● Document passage:

● ● ● ●

Differences in wing size and shape determine the flight capabilities of waterfowl
By J. Michael Checkett
From the raw speed of canvasbacks to the limb-dodging acrobatics of wood ducks, the flight capabilities of waterfowl have long inspired awe among hunters. As with all birds, a duck’s flight characteristics are determined by the shape of its wings and the way it uses them. But biologists generally divide bird wings into four categories: slotted high-lift wings, elliptical wings, high aspect-ratio wings, and high-speed wings. Waterfowl are in the high-speed category, but there are differences among species that have this wing type.
All waterfowl species are suited to particular habitats, and it is easy to see how these varied environments, which present unique flight challenges, influenced wing evolution. Most puddle ducks frequent small marshes, sloughs, and flooded bottomlands. As a result, puddle ducks need large wings for fast takeoffs and twisting flight to dodge trees and other obstructions. But diving ducks frequent open lakes, rivers, and coastal bays, so they need wings built for flying at high speed over open water. Consequently, the wings of diving ducks need to be flatter than puddle duck wings, moderately long and narrow, and swept back like the wings of a fighter jet.

● ● ● ●

● Record extracts:
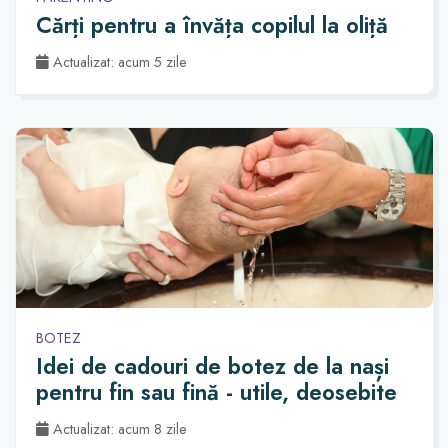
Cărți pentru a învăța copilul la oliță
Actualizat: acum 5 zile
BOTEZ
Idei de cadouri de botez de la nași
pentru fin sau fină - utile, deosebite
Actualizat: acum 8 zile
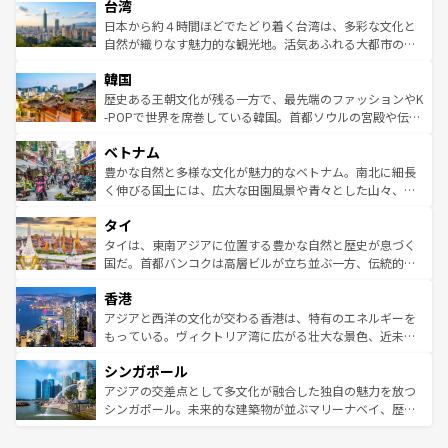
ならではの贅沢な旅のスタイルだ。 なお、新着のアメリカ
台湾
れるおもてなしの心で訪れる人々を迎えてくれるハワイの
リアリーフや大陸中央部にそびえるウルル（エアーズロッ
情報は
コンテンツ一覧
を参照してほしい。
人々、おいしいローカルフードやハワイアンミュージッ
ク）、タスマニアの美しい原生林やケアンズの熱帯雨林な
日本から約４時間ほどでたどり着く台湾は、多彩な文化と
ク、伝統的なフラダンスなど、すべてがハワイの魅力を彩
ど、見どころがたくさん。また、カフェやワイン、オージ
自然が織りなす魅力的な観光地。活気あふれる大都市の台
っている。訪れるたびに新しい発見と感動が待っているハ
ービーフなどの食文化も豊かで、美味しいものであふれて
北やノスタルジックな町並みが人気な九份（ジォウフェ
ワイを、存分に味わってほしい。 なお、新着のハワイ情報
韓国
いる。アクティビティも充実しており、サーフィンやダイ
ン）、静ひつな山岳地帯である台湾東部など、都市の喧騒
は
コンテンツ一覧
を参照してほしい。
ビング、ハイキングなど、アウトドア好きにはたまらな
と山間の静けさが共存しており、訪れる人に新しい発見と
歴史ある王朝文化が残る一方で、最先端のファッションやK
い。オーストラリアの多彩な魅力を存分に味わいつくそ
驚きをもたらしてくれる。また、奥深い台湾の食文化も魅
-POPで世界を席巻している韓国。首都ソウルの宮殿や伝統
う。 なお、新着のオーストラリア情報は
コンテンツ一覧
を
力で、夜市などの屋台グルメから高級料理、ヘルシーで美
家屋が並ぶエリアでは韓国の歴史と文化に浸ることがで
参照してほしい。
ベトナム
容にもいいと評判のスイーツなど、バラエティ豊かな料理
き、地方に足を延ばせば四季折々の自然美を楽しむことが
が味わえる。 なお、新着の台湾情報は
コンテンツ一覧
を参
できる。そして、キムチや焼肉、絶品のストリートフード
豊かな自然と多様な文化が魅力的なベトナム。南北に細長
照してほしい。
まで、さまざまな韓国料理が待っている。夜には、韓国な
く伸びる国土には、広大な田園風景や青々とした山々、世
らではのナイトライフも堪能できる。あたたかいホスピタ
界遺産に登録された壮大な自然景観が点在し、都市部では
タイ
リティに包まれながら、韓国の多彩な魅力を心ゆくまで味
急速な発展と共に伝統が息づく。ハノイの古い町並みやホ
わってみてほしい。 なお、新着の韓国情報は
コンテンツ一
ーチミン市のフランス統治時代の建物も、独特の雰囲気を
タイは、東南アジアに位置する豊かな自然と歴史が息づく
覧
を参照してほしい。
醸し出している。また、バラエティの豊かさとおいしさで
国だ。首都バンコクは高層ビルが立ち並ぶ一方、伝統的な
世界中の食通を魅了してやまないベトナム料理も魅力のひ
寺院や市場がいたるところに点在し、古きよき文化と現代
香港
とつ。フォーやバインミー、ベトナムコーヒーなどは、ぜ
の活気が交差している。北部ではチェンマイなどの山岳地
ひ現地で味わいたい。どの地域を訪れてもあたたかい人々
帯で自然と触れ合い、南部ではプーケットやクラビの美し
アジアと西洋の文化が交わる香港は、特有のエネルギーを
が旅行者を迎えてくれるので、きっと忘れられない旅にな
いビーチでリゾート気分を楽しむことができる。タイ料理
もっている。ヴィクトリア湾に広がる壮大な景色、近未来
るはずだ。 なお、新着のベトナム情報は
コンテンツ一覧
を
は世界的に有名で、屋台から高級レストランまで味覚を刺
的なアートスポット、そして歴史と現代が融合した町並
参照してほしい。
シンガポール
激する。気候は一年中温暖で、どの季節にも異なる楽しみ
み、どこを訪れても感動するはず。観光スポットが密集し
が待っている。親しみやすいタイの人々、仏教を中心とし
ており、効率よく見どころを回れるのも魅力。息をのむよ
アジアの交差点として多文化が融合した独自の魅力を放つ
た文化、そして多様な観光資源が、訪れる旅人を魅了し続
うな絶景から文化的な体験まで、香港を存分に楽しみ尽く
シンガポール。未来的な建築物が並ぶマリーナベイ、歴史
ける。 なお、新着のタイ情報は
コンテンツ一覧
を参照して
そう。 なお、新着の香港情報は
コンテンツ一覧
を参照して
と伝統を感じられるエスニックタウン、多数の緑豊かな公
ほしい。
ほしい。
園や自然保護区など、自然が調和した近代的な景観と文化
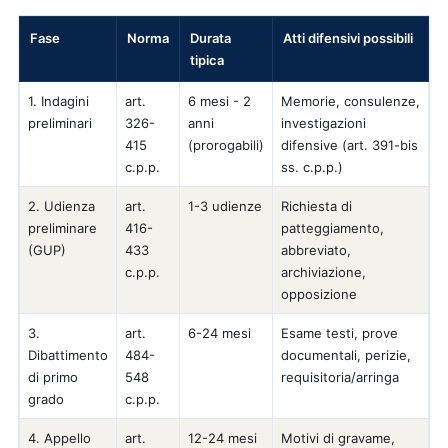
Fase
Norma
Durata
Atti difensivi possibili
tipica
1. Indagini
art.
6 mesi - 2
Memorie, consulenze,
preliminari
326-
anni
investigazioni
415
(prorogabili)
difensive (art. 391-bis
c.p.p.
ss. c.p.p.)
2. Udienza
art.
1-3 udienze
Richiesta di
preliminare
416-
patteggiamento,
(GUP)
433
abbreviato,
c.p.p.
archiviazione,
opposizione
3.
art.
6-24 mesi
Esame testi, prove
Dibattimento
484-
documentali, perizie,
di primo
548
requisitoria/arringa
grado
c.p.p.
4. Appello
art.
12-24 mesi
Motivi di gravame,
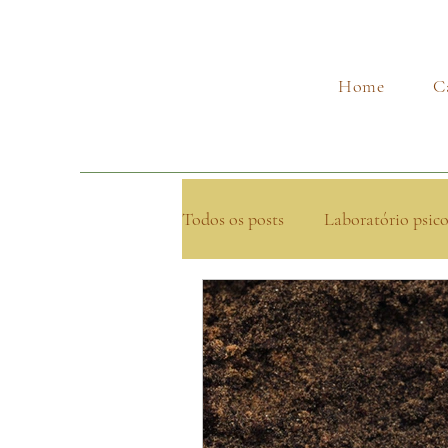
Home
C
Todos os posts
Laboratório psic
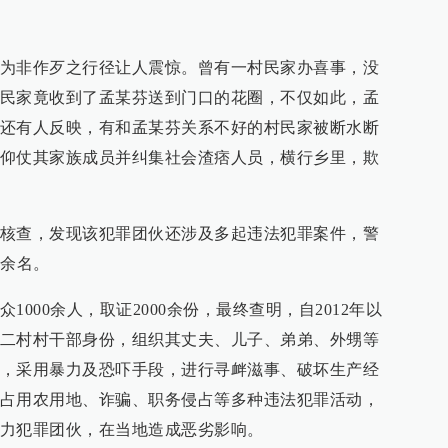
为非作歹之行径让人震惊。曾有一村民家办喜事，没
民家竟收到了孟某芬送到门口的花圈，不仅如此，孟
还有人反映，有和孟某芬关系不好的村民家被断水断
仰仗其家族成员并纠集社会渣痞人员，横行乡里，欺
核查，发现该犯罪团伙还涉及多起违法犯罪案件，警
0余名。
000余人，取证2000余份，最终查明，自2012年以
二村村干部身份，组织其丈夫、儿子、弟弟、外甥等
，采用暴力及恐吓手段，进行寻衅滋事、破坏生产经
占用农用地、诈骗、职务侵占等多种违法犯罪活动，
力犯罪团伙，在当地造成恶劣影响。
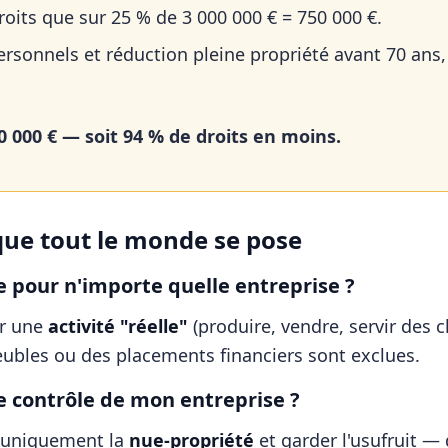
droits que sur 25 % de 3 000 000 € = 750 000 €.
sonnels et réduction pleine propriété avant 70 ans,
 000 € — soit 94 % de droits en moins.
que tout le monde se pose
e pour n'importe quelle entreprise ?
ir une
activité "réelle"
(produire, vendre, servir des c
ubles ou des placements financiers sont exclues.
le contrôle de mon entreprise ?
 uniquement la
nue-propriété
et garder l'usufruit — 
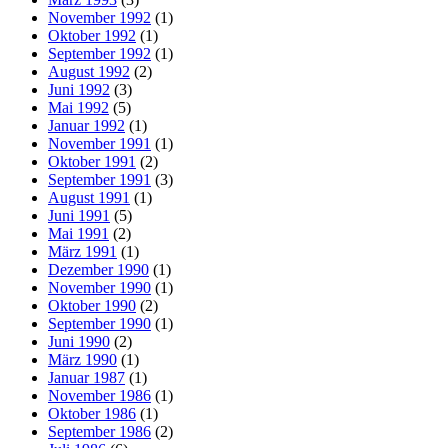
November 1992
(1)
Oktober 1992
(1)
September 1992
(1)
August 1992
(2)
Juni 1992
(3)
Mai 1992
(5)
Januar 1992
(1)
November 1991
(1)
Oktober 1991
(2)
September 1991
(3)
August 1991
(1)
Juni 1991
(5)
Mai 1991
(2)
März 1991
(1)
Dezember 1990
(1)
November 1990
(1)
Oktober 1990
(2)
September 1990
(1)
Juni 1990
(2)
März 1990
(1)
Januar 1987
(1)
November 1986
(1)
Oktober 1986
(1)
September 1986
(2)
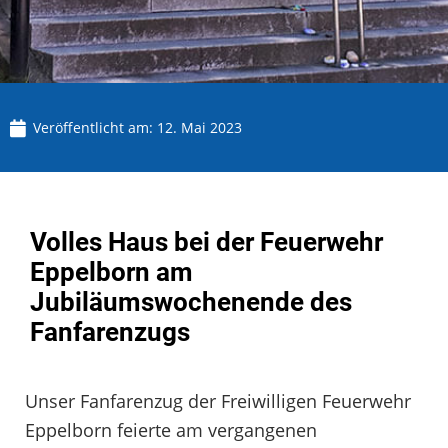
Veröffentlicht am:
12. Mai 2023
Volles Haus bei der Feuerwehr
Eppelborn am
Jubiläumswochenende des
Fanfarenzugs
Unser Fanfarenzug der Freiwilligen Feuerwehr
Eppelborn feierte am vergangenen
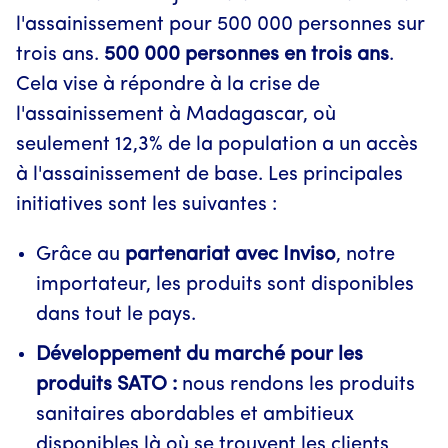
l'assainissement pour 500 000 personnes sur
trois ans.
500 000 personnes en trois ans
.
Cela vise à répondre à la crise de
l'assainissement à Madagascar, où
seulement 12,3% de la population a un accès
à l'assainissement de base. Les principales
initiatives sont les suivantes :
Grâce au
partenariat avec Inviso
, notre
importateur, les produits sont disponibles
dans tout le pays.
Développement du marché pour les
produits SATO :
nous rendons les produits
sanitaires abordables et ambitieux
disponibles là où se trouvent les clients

● ● ● ●

Write out the passage from the waterfowl wing article between "Differences in wing" and "this wing type.", inclusive, word for word. The records that come after the article are separate material and have no connection to it.

● Output of the task:
Differences in wing size and shape determine the flight capabilities of waterfowl
By J. Michael Checkett
From the raw speed of canvasbacks to the limb-dodging acrobatics of wood ducks, the flight capabilities of waterfowl have long inspired awe among hunters. As with all birds, a duck’s flight characteristics are determined by the shape of its wings and the way it uses them. But biologists generally divide bird wings into four categories: slotted high-lift wings, elliptical wings, high aspect-ratio wings, and high-speed wings. Waterfowl are in the high-speed category, but there are differences among species that have this wing type.